At least 24 million Americans are expected to lose their health insurance if Obamacare is replaced with the Republican-backed American Health Care Act. The poor, the sick and the elderly are expected to suffer the most.

One of US President Donald Trump's campaign promises was that "everybody
One of US President Donald Trump's campaign promises was that "everybody" would get health care coverage.

The new GOP or Republican public health care plan will leave 24 million people uninsured in nine years. The American Health Care Act will cut funding to Medicaid, leaving those who can't afford insurance unprotected, and increase premiums by 500 percent for older Americans, a new report by the Congressional Budget Office (CBO) has said. This is a far cry from the 20 million people protected by Obama's Affordable Care Act.

Remind me again, what was Obamacare about?

Obamacare — formally known as the Patient Protection and Affordable Care Act — aims to give more Americans access to health care.

One of the ways it did this is by expanding Medicaid, a government insurance programme which assisted those who could not afford medical care. Obamacare also increased medical insurance marketplaces, which gave people health care plan options to pick from, and provided subsidised coverage.

Another provision is the individual mandate — compulsory health insurance. If an American did not have health insurance, they would have to pay a fine.

One of the first executive orders US President Donald Trump signed right after his inauguration in January was to weaken Obamacare. As president he cannot directly repeal it — it's a process which goes through Congress — instead, he directed government departments to take it apart as much as legally possible.

Are more people really going to be worse off under the GOP plan?

At least 14 million people will be uninsured in the first year after the legislation passes. The individual mandate will be scrapped, taking away people's incentive to get medical insurance.

"Some of those people would choose not to have insurance because they chose to be covered by insurance under current law only to avoid paying the penalties, and some people would forgo insurance in response to higher premiums," the report has stated.

Another contributory factor is the expected increase in the premium — the cost of an insurance contract — especially for older people.

It is projected that by 2026, a 64-year-old making $26,500 annually would pay $14,600 if the GOP plan is rolled out.

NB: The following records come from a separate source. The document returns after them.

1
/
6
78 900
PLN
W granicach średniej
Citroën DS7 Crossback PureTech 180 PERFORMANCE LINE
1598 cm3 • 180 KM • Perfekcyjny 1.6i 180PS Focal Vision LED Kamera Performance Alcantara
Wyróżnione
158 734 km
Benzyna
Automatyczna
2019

Under Obamacare, the same person would pay a projected $1,700 for coverage. Basically, aging Americans with less money will take a bit hit.

With its funding slashed by $880 billion over the next decade, Medicaid would be unable to subsidise premiums, the CBO report said. The spike in premium costs will be accompanied by a rise in the uninsured elderly. They simply will not be able to afford medical coverage.

The CBO also pointed out the Prevention and Public Health Fund which helps people from falling sick will lose $9 billion under the American Health Care Act. This fund helps vaccinate children, and pays for outbreak responses, according to Vox.

This fund also supports a significant portion of money spent by the Center for Disease Control. The CDC is integral to public health in the US and its work has a worldwide impact by virtue of the research it undertakes on prevention and contagion.

Why are some Republicans against the GOP plan?

Some conservative Republicans are unhappy that Medicaid has not been scrapped and that refundable tax credits have been introduced. They have dubbed the new plan "Obamacare Lite."

Party moderates warn it provides insufficient funding to help millions retain or purchase coverage.

"It's awful," Republican Senator Bill Cassidy said of the CBO projection, according to the Washington Examiner, calling the report an "eye-popper."

Another Republican, Congressman Rob Wittman, has made clear his opposition to the act. "I do believe that we can enact meaningful health care reforms that put the patient and health care provider back at the center of our health care system, but this bill is not the right answer."

Does this follow through on Trump's election promises?

Not really.

Trump's election campaign was targeted towards repealing and replacing the "disaster" that he called Obamacare.

He promised that "everybody," would get health care coverage, that he would maintain funding for Medicaid and make health care cheaper. This did not happen.

There are two popular Obamacare provisions that are staying.

  • Insurance companies cannot refuse coverage due to pre-existing conditions. However, another bill by the GOP might provide a loophole which can be exploited by employers. If it becomes law, the legislation would allow employers to penalise workers for not undergoing genetic testing.
  • Children can remain on their parents' insurance plan until age 26

Trump has nevertheless remained upbeat. When asked what would happen to the people that lost coverage, he said "If we're allowed to do what we want to do, it will get better. Much better."